An eye test could one day be used to diagnose Alzheimer's disease.
While there is no cure for Alzheimer's, it is important to recognize the condition early, as some symptoms are reversible and treatable. But there is currently no reliable biological test for the disease, and diagnostic methods – such as the CSF test – are expensive and invasive.
Current research shows amyloid, the protein that accumulates in the brain of people with Alzheimer's disease, could also affect the retina.

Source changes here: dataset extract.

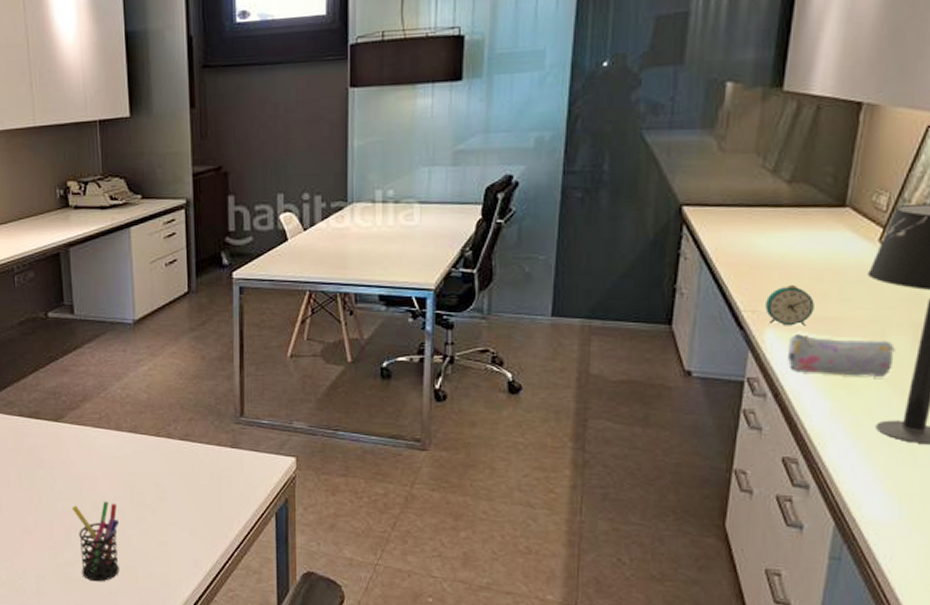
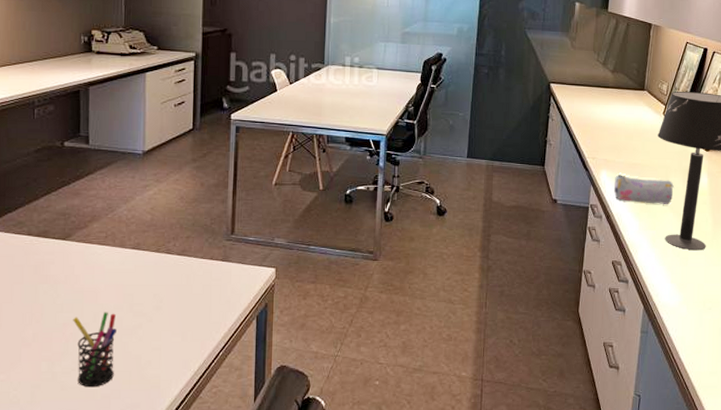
alarm clock: present [765,285,814,326] -> none [600,141,628,169]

Washington University researchers in St. Louis hypothesized that a simple eye test could be used to diagnose neurodegenerative disease affecting 5.7 million people in America.
The researchers identified 30 adults who showed no signs of dementia and tested them for preclinical Alzheimer's disease biomarkers.

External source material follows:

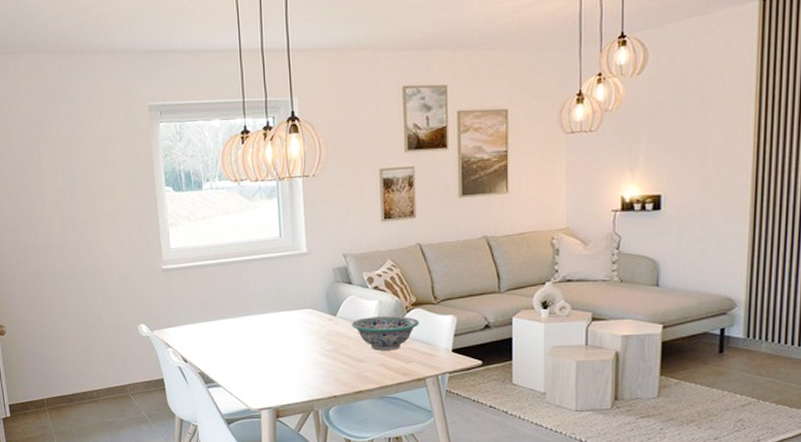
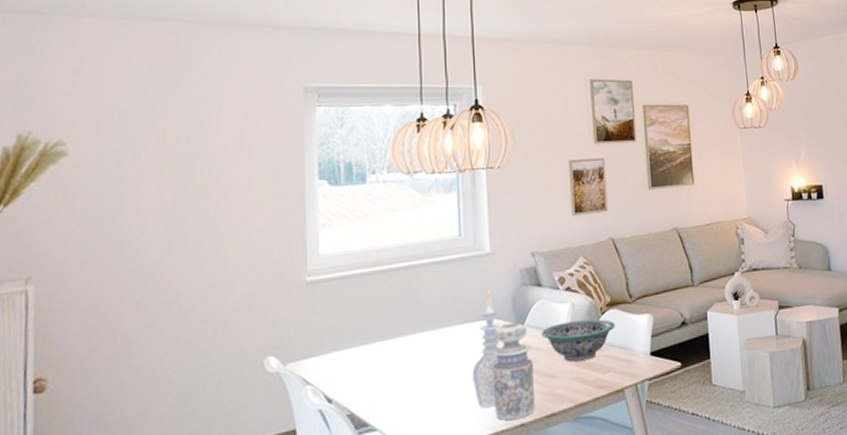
decorative vase: none [293,284,345,392] -> present [472,289,535,421]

Read more: Skinny fat-body type linked to dementia risk in the study
Each participant had an optical coherence tomography angiographic examination examining the vascular system of the eye.

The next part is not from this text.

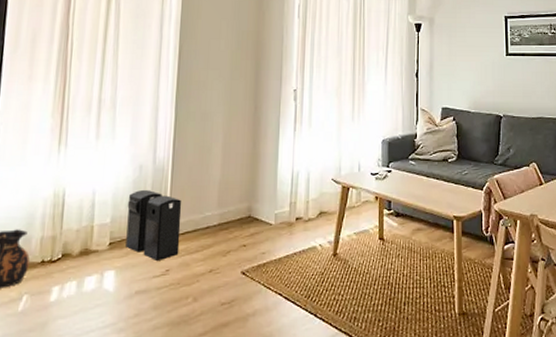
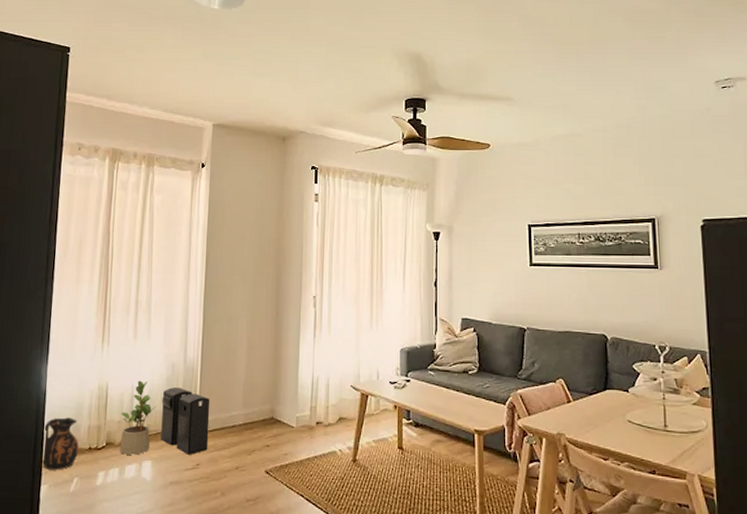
potted plant: none [78,184,120,266] -> present [120,380,155,455]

Of the total participants, 1
While the results of the study published in the journal JAMA Ophthalmology were promising, the authors acknowledged that more people are being investigated must determine whether such tests can one day be used to diagnose the disease.
Dr. Doug Brown, Chief Policy and Research Officer at the Charity Alzheimer's Society, who was not involved in the study, commented: "Testing if changes in the eye, such as those in the retina, can be an early sign of dementia, is a fascinating field of research, but it is still too early to recognize this as a new way of diagnosing dementia. "
" Although this study was well conducted, it was very small and included only 30 people in very short time And without confirming that one of the people with preclinical Alzheimer's disease was actually involved in the development of the disease, we would have to see that this is done over a longer period of time in a much larger group to make clear conclusions . "
Dr. Sara Imarisio, head of research at Alzheimer's Research UK, praised the authors for research into a "relatively fast, inexpensive and non-invasive" approach to diagnosing the disease, but more research is needed to confirm its effectiveness.
The study was published in the same week as another study in which eye exams detected Parkinson's disease, as a thinning retina could be a sign of neurodegenerative disease.